The report claims that HP and Blackstone, which was one of a group of private equity firms involved with Lockheed Martin in an aborted $12bn bid for CSC last November, are in preliminary discussions with the IT services giant.
CSC’s talks with Lockheed floundered on the deal structure because Lockheed only wanted CSC’s government business, which makes up about a third of CSC’s $14.1bn annual revenue. Although a group of private equity firms were prepared to buy the rest, CSC wanted to sell its entire business to Lockheed rather than have two transactions.
This time it appears that there are no plans to break up the business, with HP looking to buy a minority stake with the option to buy out Blackstone, and any other investment groups involved, at a later date.

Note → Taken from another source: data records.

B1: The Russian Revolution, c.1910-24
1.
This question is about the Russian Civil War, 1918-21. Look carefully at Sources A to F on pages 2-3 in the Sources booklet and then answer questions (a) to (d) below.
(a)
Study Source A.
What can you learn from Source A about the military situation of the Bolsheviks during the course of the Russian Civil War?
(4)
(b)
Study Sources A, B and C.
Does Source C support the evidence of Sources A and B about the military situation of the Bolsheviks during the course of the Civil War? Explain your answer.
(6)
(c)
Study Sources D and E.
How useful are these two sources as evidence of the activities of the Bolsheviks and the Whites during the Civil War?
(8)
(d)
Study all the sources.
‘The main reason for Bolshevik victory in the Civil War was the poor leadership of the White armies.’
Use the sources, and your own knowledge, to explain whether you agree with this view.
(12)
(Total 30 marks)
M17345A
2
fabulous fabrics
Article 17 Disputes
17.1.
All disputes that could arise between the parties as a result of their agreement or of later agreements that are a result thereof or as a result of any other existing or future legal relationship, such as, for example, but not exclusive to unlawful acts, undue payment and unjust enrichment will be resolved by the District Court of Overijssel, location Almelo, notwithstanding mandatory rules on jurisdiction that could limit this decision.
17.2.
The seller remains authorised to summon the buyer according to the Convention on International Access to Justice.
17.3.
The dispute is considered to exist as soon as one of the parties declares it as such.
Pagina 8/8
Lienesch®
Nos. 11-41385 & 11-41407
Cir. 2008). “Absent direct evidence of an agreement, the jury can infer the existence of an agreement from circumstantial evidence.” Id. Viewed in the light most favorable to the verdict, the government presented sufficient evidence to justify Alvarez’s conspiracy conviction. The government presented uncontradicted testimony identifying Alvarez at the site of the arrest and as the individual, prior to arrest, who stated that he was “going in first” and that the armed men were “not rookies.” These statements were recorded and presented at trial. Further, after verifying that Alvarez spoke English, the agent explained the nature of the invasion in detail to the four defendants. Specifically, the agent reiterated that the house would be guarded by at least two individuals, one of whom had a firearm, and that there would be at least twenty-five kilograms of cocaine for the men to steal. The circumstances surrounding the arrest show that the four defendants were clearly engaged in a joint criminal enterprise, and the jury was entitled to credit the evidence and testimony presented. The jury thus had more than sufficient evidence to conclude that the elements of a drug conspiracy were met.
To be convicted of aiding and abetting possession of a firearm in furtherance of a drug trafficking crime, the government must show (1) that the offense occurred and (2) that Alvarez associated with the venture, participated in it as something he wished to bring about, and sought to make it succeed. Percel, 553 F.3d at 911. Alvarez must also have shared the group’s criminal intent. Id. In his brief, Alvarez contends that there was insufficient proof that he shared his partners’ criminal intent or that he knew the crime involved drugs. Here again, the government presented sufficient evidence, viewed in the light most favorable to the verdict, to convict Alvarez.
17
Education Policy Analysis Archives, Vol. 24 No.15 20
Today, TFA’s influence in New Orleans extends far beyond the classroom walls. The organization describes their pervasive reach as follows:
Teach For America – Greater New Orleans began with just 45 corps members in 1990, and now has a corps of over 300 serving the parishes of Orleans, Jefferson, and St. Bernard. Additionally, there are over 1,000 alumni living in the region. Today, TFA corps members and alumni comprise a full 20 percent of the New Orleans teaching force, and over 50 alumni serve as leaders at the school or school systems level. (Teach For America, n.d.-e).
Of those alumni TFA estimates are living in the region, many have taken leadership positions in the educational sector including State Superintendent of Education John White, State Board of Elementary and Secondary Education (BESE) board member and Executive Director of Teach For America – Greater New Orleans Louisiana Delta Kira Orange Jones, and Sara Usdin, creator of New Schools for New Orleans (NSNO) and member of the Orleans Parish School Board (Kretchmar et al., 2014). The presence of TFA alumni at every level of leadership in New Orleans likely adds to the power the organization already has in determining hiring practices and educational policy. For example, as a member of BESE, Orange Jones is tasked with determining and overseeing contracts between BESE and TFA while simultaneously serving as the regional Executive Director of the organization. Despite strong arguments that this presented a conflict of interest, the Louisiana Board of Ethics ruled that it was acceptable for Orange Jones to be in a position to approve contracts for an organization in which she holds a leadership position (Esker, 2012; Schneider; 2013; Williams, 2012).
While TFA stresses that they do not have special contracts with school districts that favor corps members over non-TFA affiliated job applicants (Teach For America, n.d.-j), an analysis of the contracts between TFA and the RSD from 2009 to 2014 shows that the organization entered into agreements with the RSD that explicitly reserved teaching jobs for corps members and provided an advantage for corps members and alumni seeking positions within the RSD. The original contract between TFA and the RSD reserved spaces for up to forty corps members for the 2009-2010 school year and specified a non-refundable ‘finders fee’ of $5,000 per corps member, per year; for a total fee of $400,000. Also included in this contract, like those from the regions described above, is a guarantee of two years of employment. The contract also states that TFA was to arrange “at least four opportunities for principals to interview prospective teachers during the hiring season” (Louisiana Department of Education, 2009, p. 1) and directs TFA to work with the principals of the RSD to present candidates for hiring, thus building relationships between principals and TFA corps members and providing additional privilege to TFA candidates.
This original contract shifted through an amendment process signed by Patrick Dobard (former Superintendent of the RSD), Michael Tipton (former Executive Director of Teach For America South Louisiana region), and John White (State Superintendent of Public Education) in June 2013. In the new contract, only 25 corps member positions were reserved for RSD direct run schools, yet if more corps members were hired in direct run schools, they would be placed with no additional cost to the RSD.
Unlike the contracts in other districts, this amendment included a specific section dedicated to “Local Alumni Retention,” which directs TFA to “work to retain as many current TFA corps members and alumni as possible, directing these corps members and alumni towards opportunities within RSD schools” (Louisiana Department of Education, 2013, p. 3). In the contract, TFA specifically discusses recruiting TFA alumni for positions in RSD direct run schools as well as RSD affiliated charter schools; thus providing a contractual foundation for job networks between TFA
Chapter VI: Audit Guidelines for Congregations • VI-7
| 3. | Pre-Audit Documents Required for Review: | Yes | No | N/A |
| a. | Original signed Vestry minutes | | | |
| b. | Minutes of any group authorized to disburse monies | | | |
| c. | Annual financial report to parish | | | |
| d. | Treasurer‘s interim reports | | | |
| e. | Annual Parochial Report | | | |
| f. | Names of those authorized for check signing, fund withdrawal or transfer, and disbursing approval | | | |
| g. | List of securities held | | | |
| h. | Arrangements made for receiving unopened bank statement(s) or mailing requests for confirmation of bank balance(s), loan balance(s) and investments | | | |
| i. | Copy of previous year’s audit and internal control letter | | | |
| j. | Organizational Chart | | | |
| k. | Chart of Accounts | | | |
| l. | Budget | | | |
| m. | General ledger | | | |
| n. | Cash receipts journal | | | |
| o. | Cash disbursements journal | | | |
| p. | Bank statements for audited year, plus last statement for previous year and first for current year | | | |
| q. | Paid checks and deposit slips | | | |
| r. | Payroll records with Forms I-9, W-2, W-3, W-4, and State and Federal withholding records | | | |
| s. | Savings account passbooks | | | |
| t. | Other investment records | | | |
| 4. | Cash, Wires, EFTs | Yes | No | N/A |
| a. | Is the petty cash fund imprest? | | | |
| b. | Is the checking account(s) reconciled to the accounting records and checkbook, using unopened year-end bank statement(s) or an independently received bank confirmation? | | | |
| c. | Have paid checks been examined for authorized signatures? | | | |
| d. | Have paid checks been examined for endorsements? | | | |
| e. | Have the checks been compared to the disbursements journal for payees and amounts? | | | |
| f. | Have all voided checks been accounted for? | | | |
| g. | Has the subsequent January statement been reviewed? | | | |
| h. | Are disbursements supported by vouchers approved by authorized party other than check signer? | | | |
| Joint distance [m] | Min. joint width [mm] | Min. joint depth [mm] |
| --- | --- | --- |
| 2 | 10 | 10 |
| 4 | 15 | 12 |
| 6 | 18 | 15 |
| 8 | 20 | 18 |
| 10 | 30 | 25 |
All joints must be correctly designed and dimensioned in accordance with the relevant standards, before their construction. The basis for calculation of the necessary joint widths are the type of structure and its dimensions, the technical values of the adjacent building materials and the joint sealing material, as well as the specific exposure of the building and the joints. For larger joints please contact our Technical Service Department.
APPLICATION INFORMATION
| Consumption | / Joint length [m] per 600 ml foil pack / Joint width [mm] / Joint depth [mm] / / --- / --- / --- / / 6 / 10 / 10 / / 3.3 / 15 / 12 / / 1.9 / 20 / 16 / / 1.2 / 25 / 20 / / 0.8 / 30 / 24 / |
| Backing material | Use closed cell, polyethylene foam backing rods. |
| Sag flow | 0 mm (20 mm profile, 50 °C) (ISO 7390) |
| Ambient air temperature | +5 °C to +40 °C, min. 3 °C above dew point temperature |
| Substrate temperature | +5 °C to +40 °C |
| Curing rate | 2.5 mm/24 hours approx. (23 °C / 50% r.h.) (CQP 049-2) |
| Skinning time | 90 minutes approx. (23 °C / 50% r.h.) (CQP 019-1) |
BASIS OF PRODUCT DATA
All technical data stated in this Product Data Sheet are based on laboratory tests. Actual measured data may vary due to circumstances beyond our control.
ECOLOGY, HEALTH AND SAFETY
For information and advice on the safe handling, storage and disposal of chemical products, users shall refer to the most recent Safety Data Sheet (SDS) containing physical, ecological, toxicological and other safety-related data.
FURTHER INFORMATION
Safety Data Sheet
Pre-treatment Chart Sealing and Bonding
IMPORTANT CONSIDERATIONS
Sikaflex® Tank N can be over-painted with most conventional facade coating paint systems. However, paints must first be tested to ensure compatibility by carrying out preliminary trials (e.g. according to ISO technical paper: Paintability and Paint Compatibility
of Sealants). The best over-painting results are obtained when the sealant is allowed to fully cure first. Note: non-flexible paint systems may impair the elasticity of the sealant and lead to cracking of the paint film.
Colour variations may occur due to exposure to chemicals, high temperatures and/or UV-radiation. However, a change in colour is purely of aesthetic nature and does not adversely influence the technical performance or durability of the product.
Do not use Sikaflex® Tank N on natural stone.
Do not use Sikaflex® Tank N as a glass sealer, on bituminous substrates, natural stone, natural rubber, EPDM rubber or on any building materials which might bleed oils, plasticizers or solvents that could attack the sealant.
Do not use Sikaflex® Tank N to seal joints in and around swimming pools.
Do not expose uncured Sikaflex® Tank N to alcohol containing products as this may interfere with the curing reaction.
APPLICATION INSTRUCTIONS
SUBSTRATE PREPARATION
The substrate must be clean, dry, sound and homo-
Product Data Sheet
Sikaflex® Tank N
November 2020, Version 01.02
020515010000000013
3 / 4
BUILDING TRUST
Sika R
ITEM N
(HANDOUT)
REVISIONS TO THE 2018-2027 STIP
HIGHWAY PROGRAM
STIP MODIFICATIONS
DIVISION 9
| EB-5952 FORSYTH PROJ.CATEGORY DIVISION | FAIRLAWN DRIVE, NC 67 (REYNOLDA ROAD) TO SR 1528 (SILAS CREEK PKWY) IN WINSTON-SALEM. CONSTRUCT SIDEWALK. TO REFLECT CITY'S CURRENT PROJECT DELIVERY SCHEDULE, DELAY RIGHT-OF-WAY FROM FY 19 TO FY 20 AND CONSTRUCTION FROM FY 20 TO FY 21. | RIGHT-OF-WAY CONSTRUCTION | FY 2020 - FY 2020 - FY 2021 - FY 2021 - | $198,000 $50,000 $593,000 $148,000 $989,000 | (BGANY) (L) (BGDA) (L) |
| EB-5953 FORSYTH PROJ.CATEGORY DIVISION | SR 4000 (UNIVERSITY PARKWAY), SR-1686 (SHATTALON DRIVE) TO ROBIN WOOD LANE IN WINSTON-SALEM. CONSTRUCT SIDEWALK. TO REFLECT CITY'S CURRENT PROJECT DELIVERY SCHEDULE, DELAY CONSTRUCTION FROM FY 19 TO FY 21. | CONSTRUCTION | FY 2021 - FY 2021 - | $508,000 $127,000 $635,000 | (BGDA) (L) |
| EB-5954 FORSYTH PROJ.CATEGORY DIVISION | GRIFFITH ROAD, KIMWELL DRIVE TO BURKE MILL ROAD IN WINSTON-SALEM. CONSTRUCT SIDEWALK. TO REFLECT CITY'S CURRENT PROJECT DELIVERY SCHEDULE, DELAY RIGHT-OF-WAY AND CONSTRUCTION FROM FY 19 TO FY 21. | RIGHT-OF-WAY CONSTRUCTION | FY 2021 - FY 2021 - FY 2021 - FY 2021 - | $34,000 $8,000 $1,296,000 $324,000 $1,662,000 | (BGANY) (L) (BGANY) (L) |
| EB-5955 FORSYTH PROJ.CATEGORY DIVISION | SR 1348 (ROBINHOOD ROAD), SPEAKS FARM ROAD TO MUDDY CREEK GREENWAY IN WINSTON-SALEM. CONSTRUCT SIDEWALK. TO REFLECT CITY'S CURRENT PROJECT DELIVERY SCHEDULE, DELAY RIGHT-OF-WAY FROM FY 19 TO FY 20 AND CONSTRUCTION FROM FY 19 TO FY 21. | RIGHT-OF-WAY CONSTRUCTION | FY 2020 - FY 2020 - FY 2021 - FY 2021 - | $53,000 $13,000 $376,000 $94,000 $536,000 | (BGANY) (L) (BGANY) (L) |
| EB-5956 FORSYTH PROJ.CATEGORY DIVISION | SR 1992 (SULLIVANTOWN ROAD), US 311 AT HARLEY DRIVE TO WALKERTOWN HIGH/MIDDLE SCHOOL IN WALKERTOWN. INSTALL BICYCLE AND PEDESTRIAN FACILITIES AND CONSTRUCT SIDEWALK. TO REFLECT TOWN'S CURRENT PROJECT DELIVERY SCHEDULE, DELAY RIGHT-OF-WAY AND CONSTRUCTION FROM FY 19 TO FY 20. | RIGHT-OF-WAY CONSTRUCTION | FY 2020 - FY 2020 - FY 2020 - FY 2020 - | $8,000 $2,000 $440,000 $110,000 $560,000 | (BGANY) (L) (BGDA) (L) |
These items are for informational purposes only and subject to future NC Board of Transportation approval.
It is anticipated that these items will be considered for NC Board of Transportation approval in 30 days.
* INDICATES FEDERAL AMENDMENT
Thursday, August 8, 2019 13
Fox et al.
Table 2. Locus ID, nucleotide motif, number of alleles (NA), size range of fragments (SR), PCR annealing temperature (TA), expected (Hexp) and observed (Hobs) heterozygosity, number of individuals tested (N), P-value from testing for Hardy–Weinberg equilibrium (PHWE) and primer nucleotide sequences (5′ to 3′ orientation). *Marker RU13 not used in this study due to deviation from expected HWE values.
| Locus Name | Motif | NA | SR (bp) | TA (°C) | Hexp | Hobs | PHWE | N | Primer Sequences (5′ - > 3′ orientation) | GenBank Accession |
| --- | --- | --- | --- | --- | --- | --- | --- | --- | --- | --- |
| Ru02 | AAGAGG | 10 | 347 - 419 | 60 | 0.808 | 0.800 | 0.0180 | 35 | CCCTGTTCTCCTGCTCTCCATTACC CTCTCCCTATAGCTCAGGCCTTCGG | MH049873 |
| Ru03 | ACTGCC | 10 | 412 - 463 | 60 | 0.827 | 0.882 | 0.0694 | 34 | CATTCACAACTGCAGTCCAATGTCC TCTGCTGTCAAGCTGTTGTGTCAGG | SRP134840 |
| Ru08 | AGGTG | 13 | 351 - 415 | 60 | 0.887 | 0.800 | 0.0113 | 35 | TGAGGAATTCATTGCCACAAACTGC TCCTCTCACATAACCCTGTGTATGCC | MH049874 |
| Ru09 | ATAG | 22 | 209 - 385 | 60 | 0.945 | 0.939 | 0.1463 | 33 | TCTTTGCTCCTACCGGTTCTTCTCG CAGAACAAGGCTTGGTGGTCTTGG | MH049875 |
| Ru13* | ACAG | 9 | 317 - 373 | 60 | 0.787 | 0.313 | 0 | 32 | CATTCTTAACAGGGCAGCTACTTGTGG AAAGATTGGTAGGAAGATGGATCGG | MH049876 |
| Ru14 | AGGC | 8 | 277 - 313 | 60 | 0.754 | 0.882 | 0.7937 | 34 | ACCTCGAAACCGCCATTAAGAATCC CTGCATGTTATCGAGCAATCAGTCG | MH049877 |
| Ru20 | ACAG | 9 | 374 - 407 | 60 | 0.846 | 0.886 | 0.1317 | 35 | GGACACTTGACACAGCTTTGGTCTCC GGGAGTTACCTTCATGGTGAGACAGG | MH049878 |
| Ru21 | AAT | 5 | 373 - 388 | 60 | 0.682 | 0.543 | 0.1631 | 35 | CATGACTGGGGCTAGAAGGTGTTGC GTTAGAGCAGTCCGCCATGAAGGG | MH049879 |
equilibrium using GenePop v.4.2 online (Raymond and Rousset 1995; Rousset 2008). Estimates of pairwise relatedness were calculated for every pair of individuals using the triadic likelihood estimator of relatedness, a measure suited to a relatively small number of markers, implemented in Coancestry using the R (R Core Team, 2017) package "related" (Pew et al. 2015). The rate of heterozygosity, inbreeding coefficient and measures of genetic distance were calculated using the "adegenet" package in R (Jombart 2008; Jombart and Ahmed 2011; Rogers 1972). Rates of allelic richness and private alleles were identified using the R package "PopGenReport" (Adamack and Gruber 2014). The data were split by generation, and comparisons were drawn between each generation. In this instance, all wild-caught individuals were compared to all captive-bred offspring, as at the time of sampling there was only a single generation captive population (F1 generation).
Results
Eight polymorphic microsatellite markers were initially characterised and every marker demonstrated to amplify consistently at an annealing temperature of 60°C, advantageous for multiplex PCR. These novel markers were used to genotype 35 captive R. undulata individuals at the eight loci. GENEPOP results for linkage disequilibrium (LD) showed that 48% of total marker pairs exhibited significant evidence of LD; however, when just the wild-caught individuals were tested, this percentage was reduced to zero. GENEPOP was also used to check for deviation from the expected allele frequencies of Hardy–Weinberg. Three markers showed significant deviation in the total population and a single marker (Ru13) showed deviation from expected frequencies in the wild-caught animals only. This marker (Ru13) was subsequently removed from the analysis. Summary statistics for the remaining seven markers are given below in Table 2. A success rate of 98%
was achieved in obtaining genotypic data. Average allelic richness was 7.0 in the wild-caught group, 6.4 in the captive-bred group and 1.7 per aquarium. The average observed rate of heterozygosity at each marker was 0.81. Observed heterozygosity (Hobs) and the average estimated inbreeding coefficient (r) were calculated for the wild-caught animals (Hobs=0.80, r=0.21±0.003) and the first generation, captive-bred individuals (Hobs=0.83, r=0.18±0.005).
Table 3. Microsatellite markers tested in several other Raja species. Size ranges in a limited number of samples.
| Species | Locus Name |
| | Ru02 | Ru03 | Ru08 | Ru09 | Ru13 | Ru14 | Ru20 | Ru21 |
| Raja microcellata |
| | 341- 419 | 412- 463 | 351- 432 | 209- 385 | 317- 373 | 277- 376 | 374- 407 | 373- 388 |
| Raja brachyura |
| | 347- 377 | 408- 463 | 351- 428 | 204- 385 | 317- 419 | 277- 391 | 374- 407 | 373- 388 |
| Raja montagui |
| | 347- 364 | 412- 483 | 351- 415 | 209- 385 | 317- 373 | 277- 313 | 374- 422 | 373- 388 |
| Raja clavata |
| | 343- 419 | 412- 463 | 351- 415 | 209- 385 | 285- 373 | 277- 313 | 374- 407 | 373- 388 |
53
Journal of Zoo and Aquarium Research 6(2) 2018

If the report is accurate, it shows just how keen private equity firms are to invest heavily in IT and BPO services. They are attracted to the high level of growth expected in outsourcing over the coming years and believe that some providers are currently undervalued.
Reports also claim that Affiliated Computer Service Corp is close to selling up to a group of private equity firms including Blackstone for $8bn, and an announcement could be made early next week.
Since HP replaced Carly Fiorina with a new, more accountancy-focused CEO, Mark Hurd, the company has changed its priority in services from top- to bottom-line growth, which it hopes to achieve through restructuring and being more selective in pursuing large outsourcing deals.
In its most recent quarter the company increased its operating profit margin to 8.3%, though this was way below the 13.7% margin CSC posted for the three months to the end of September.